→ **Work item**: Repeat all the lines below exactly, but omit the pictures.

→ **Working data**:
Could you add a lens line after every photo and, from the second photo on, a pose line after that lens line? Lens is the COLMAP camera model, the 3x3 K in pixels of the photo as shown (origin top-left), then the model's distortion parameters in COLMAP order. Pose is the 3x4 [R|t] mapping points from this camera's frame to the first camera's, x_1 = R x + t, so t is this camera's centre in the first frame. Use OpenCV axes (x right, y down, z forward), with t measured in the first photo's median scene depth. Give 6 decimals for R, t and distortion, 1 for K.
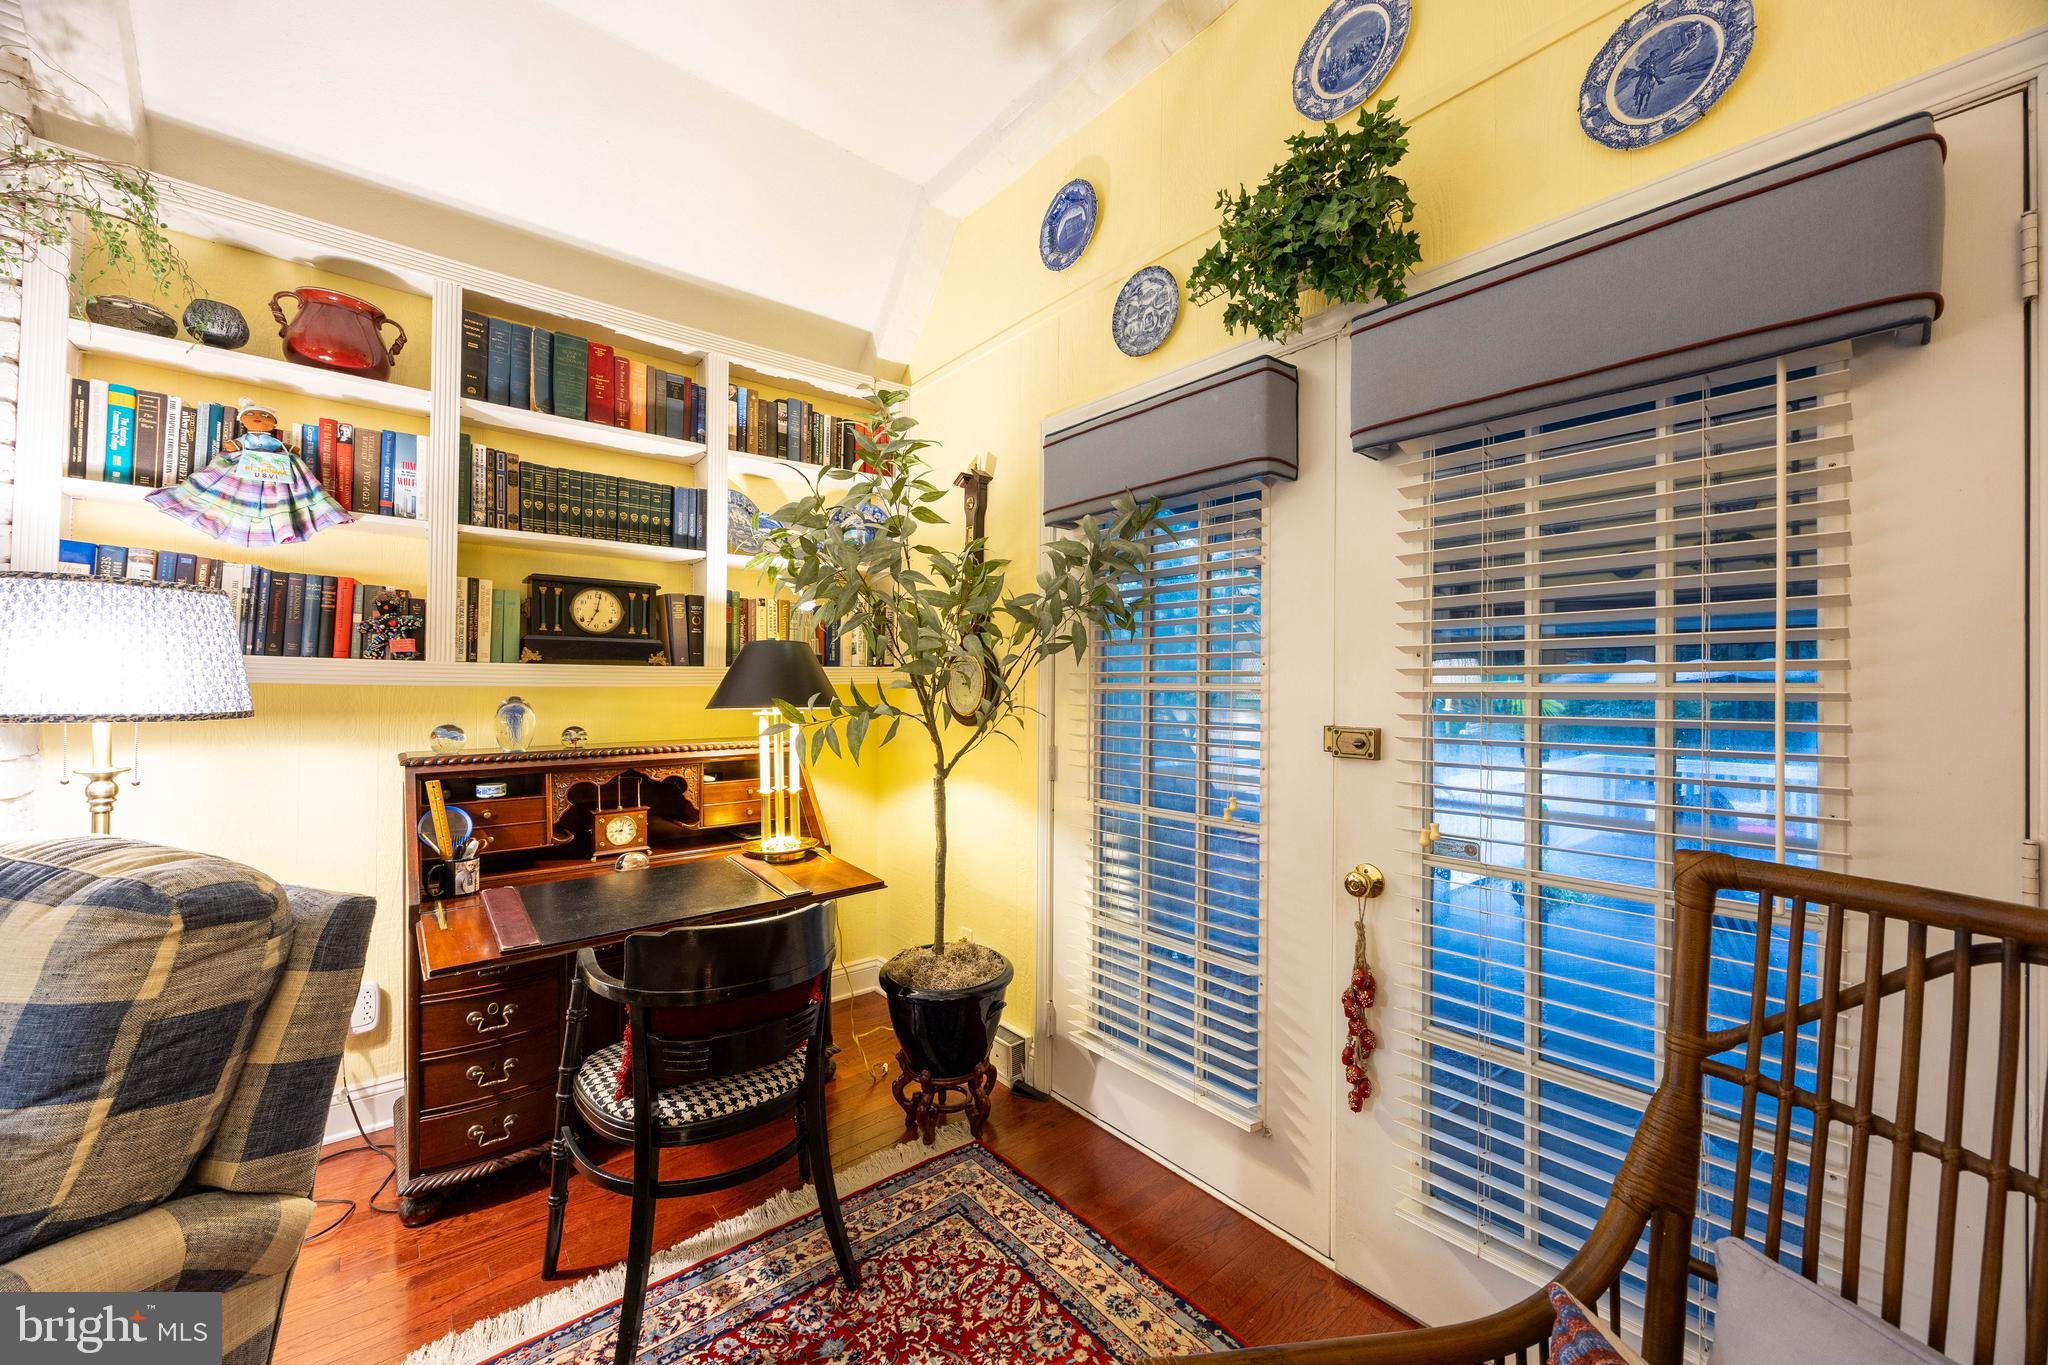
lens RADIAL K [[776.4, 0, 1022.6], [0, 776.4, 684.2], [0, 0, 1]] dist [-0.004802, 0.000590]
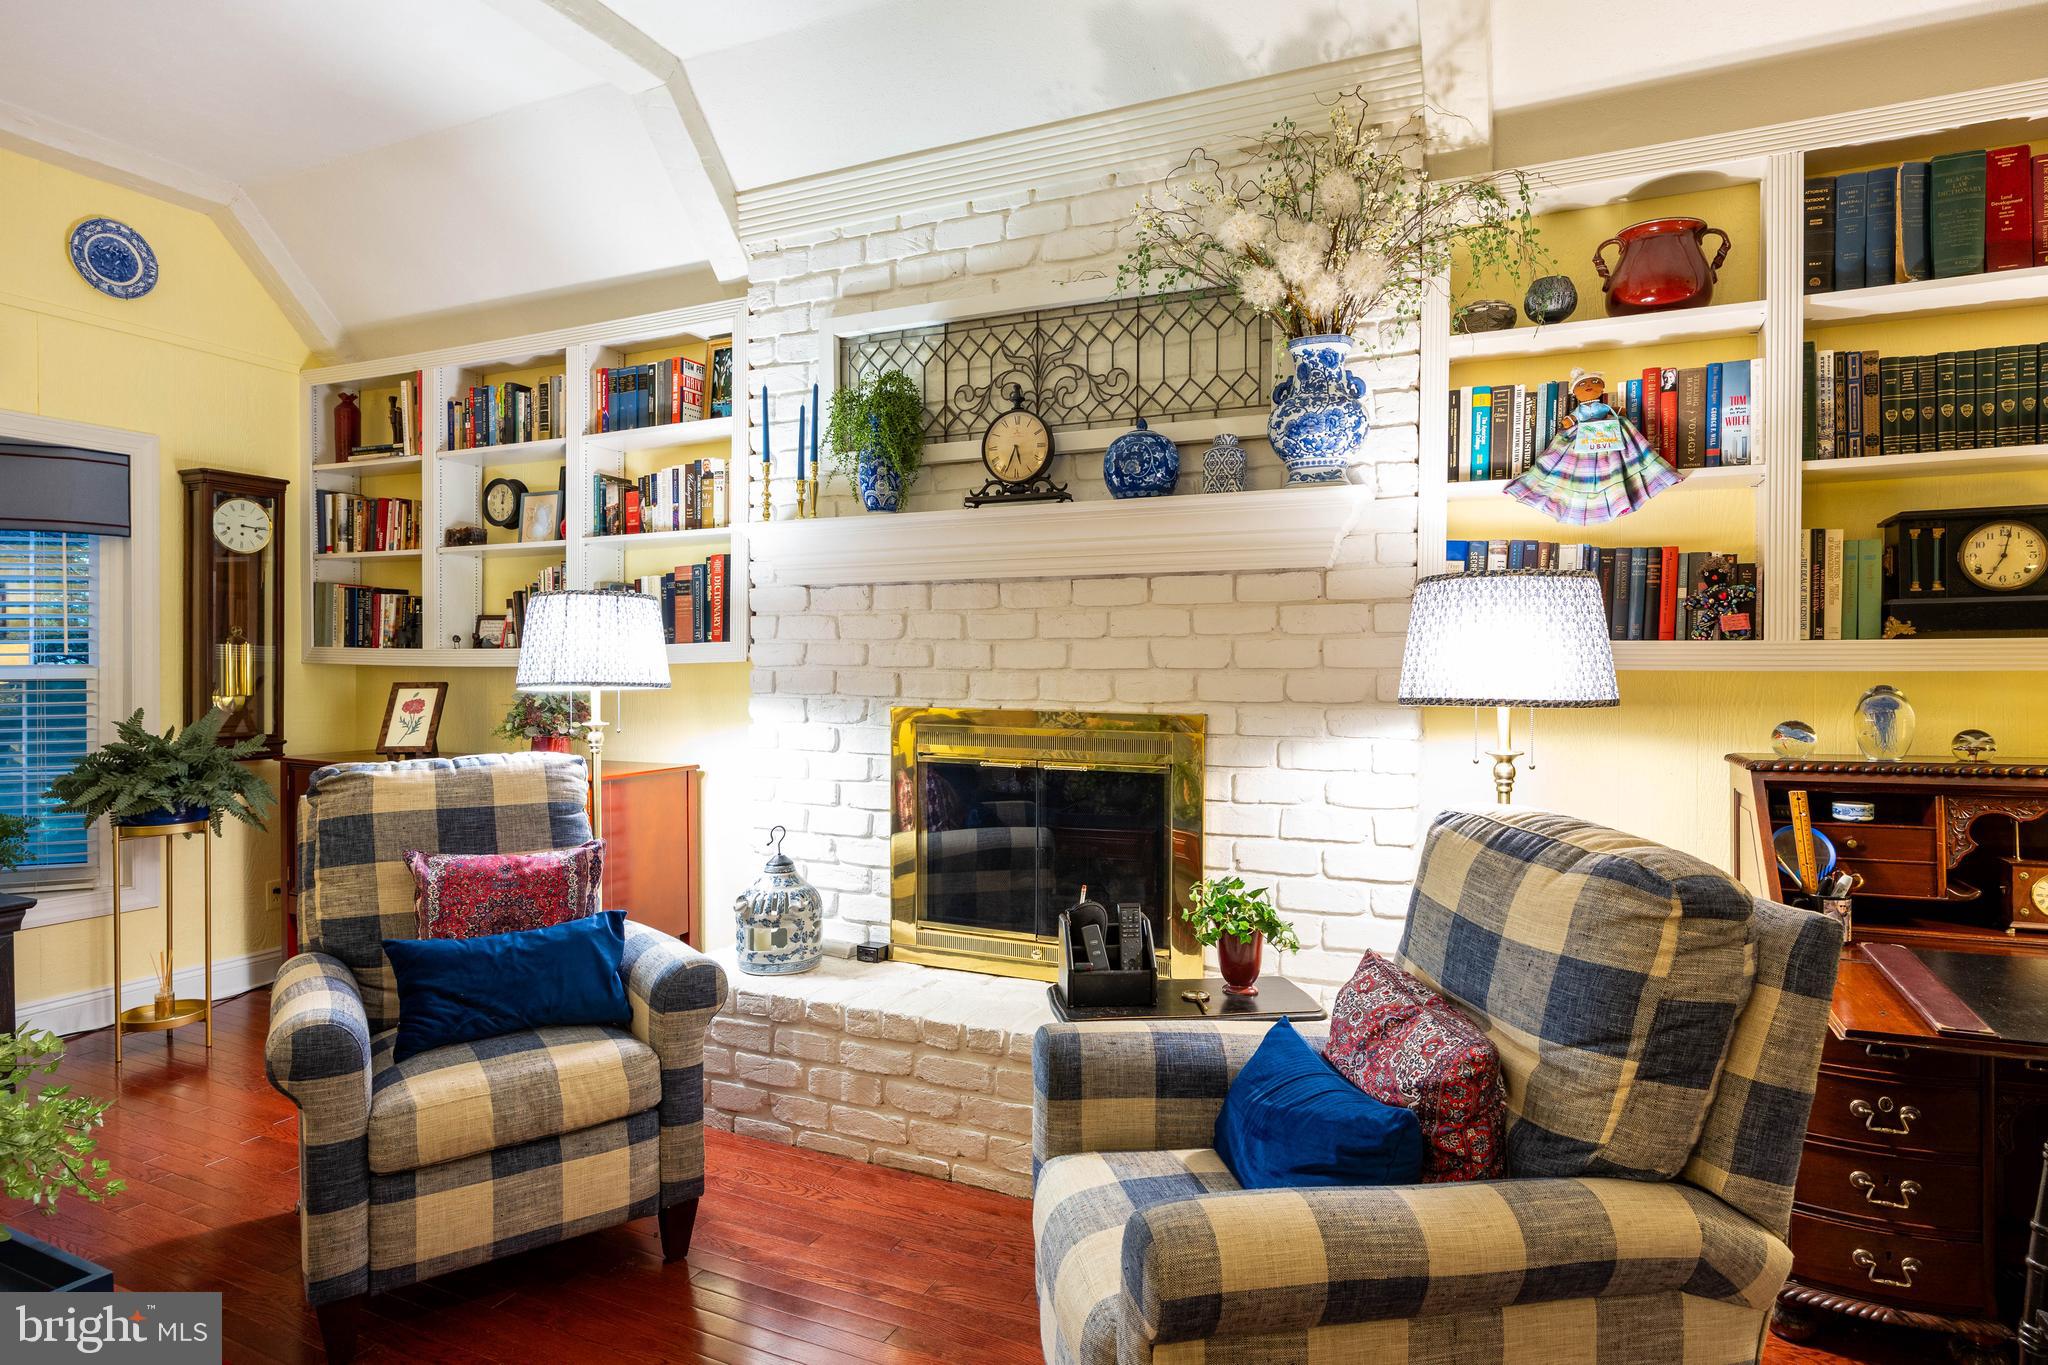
lens RADIAL K [[1094.9, 0, 1028.0], [0, 1094.9, 680.4], [0, 0, 1]] dist [-0.000812, -0.002853]
pose [[0.433068, -0.002024, -0.901359, -0.090258], [0.009642, 0.999951, 0.002387, 0.001447], [0.901310, -0.009724, 0.433066, -0.184038]]
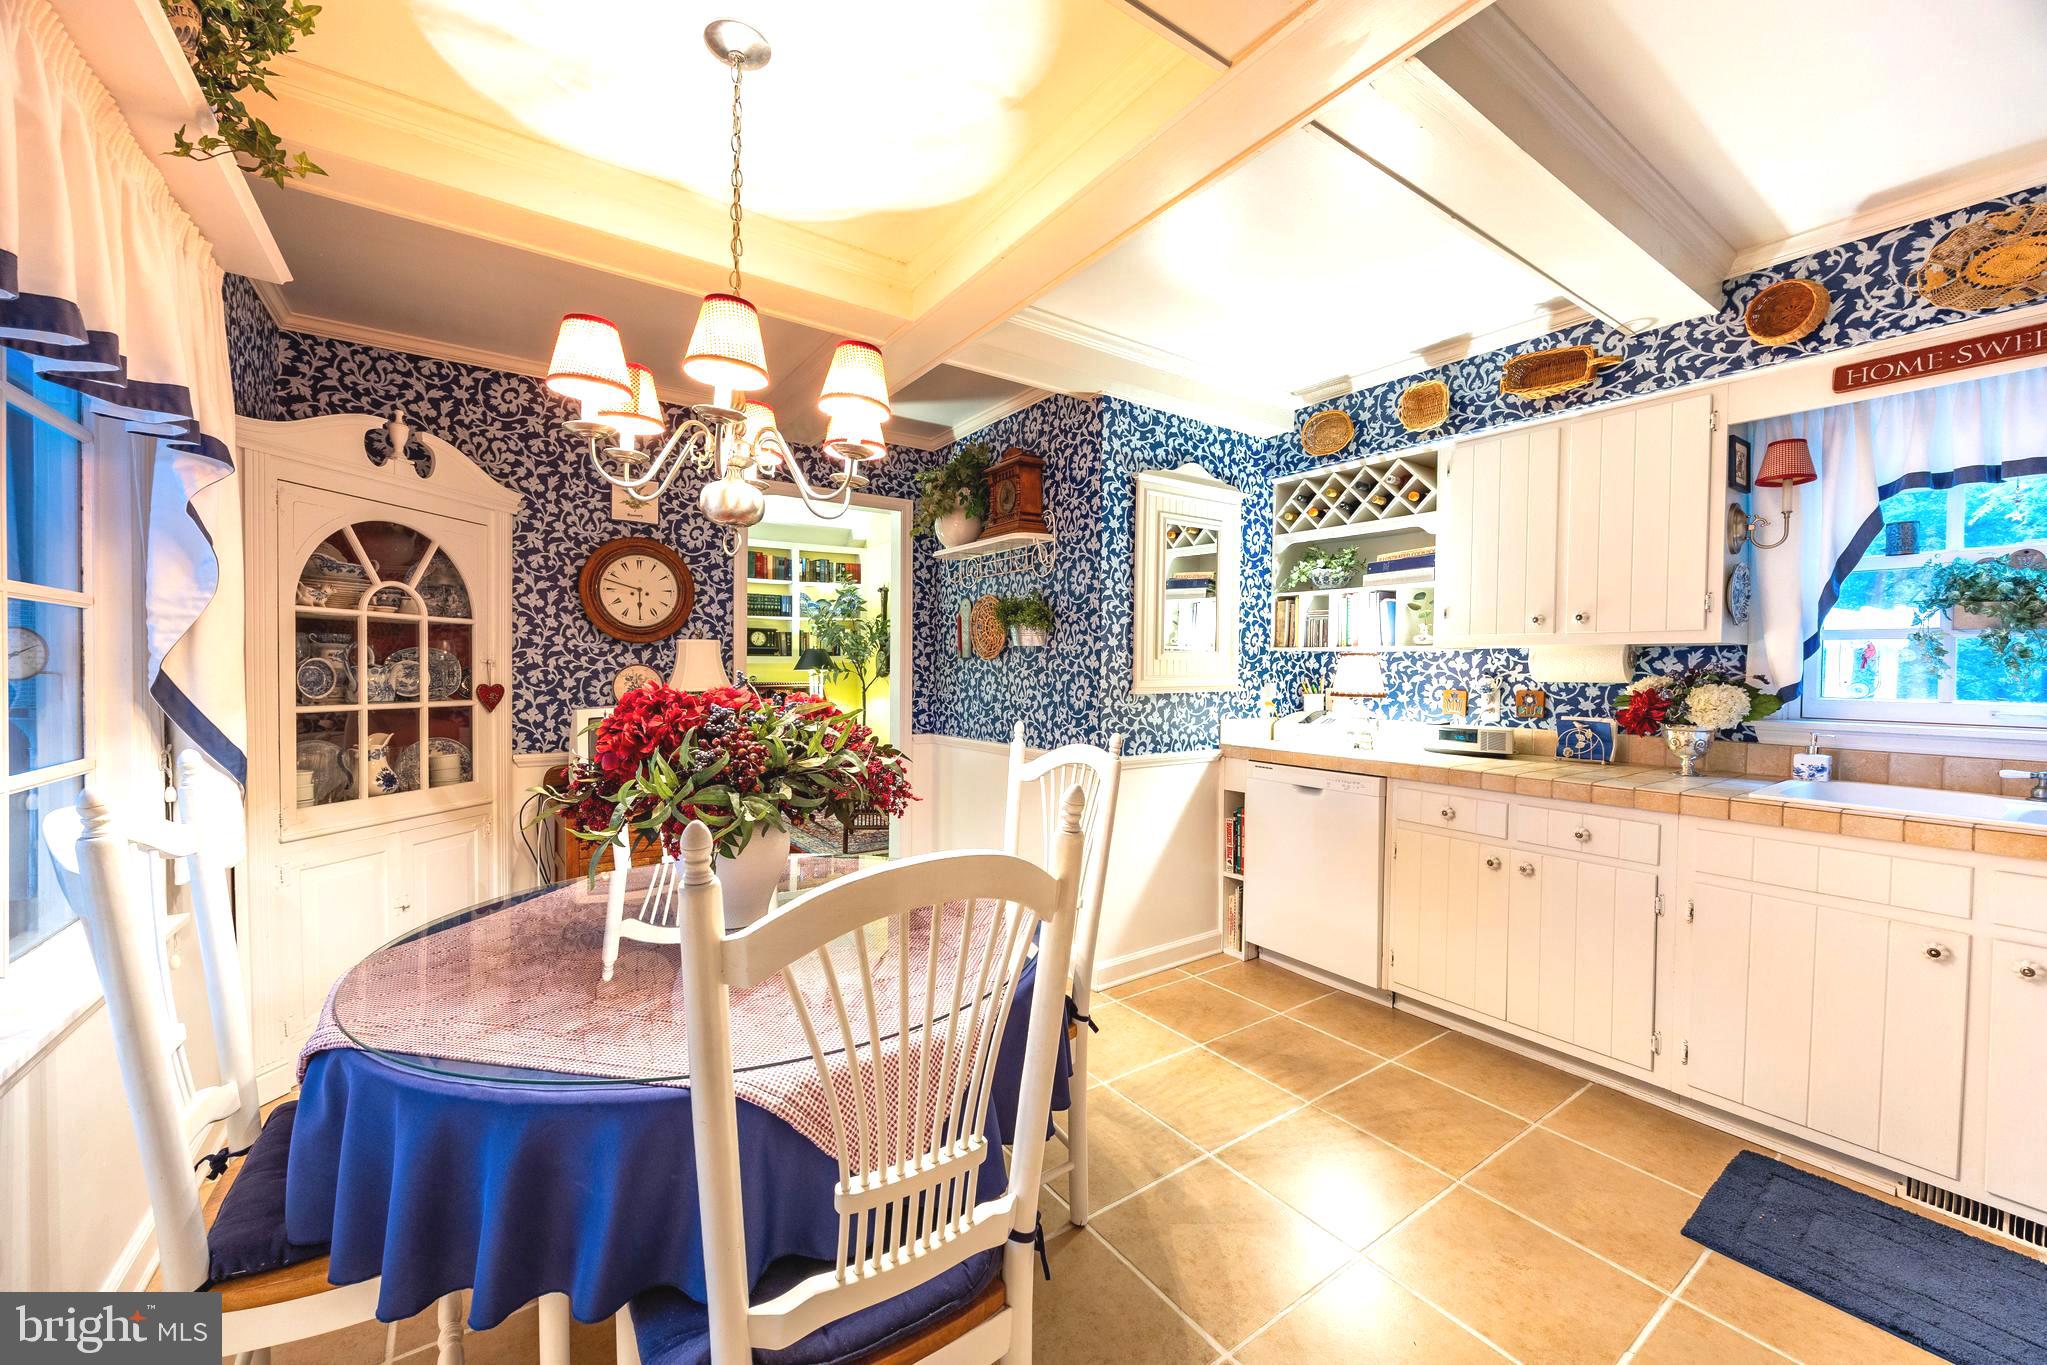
lens RADIAL K [[776.0, 0, 1019.8], [0, 776.0, 679.1], [0, 0, 1]] dist [-0.004802, 0.000590]
pose [[0.995810, -0.004711, -0.091320, 0.950872], [0.006621, 0.999765, 0.020622, 0.010964], [0.091202, -0.021140, 0.995608, -2.455226]]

→ **Reply to the task**:
Could you add a lens line after every photo and, from the second photo on, a pose line after that lens line? Lens is the COLMAP camera model, the 3x3 K in pixels of the photo as shown (origin top-left), then the model's distortion parameters in COLMAP order. Pose is the 3x4 [R|t] mapping points from this camera's frame to the first camera's, x_1 = R x + t, so t is this camera's centre in the first frame. Use OpenCV axes (x right, y down, z forward), with t measured in the first photo's median scene depth. Give 6 decimals for R, t and distortion, 1 for K.
lens RADIAL K [[776.4, 0, 1022.6], [0, 776.4, 684.2], [0, 0, 1]] dist [-0.004802, 0.000590]
lens RADIAL K [[1094.9, 0, 1028.0], [0, 1094.9, 680.4], [0, 0, 1]] dist [-0.000812, -0.002853]
pose [[0.433068, -0.002024, -0.901359, -0.090258], [0.009642, 0.999951, 0.002387, 0.001447], [0.901310, -0.009724, 0.433066, -0.184038]]
lens RADIAL K [[776.0, 0, 1019.8], [0, 776.0, 679.1], [0, 0, 1]] dist [-0.004802, 0.000590]
pose [[0.995810, -0.004711, -0.091320, 0.950872], [0.006621, 0.999765, 0.020622, 0.010964], [0.091202, -0.021140, 0.995608, -2.455226]]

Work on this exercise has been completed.